WHAT IS NEEDED> Copy the records below exactly, omitting any pictures they contain.

'''

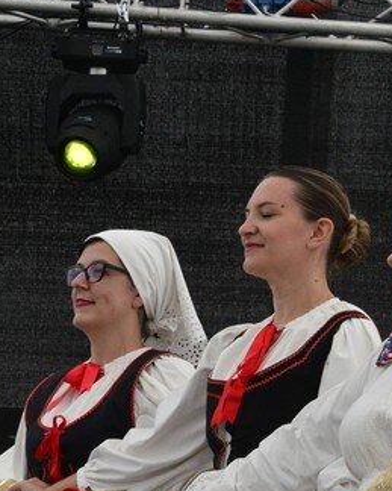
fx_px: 2539
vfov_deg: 11.0
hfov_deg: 8.8
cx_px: 334
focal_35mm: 175
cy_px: 417
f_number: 13
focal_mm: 72
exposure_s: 1/640
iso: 4000
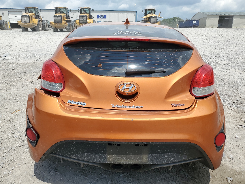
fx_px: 184
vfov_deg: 53.1
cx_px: 122
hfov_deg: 67.3
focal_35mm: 26
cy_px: 92
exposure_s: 1/5000
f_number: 1.5
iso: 50
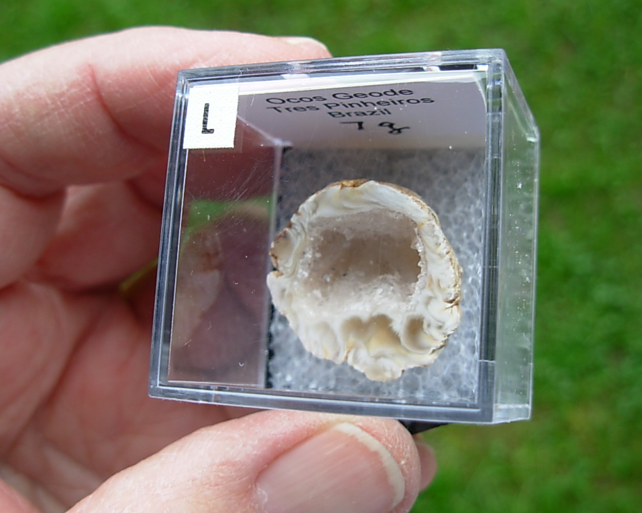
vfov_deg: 37.3
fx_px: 760
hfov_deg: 45.8
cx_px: 341
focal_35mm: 40
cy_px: 257
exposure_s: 1/49.4
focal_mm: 6.3
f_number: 2.9
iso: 50
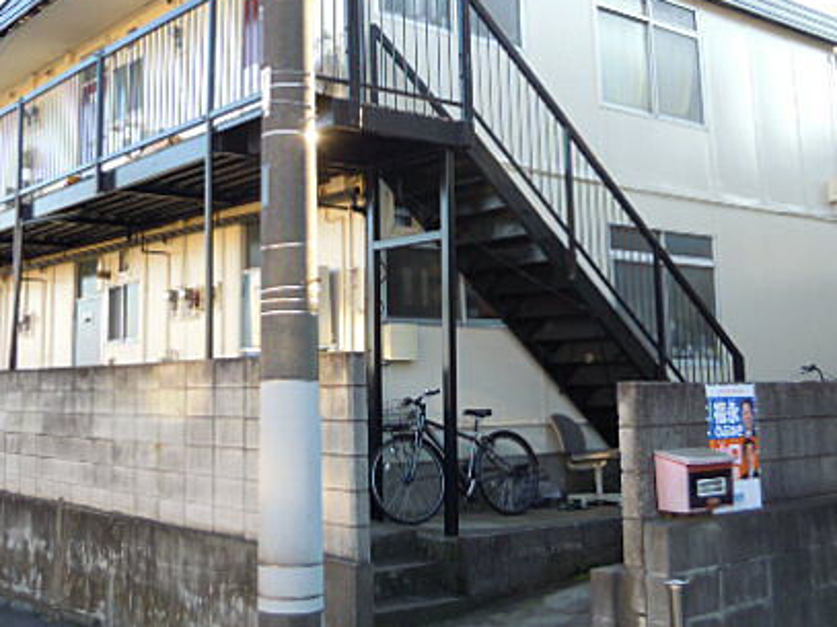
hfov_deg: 42.8
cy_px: 201
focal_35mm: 44
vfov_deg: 32.5
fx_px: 1064
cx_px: 343
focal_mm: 5
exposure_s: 1/160
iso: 100
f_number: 2.7
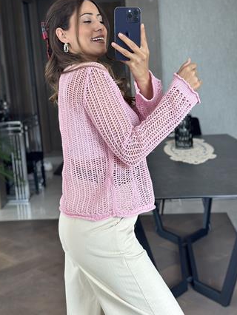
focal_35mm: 57
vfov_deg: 33.7
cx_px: 107
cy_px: 129
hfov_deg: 25.7
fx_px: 520
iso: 125
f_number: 1.78
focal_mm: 6.86
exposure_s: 1/150
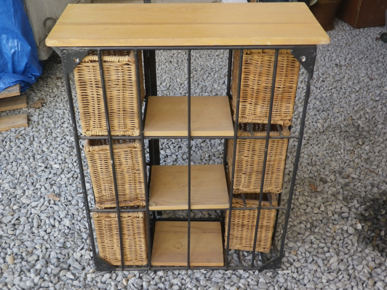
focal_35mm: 39
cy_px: 145
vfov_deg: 36.8
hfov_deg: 47.9
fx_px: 436
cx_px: 194
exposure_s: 1/50
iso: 100
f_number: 4
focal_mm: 7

'''

SOLUTION FOR THIS TASK>
fx_px: 2539
vfov_deg: 11.0
hfov_deg: 8.8
cx_px: 334
focal_35mm: 175
cy_px: 417
f_number: 13
focal_mm: 72
exposure_s: 1/640
iso: 4000
fx_px: 184
vfov_deg: 53.1
cx_px: 122
hfov_deg: 67.3
focal_35mm: 26
cy_px: 92
exposure_s: 1/5000
f_number: 1.5
iso: 50
vfov_deg: 37.3
fx_px: 760
hfov_deg: 45.8
cx_px: 341
focal_35mm: 40
cy_px: 257
exposure_s: 1/49.4
focal_mm: 6.3
f_number: 2.9
iso: 50
hfov_deg: 42.8
cy_px: 201
focal_35mm: 44
vfov_deg: 32.5
fx_px: 1064
cx_px: 343
focal_mm: 5
exposure_s: 1/160
iso: 100
f_number: 2.7
focal_35mm: 57
vfov_deg: 33.7
cx_px: 107
cy_px: 129
hfov_deg: 25.7
fx_px: 520
iso: 125
f_number: 1.78
focal_mm: 6.86
exposure_s: 1/150
focal_35mm: 39
cy_px: 145
vfov_deg: 36.8
hfov_deg: 47.9
fx_px: 436
cx_px: 194
exposure_s: 1/50
iso: 100
f_number: 4
focal_mm: 7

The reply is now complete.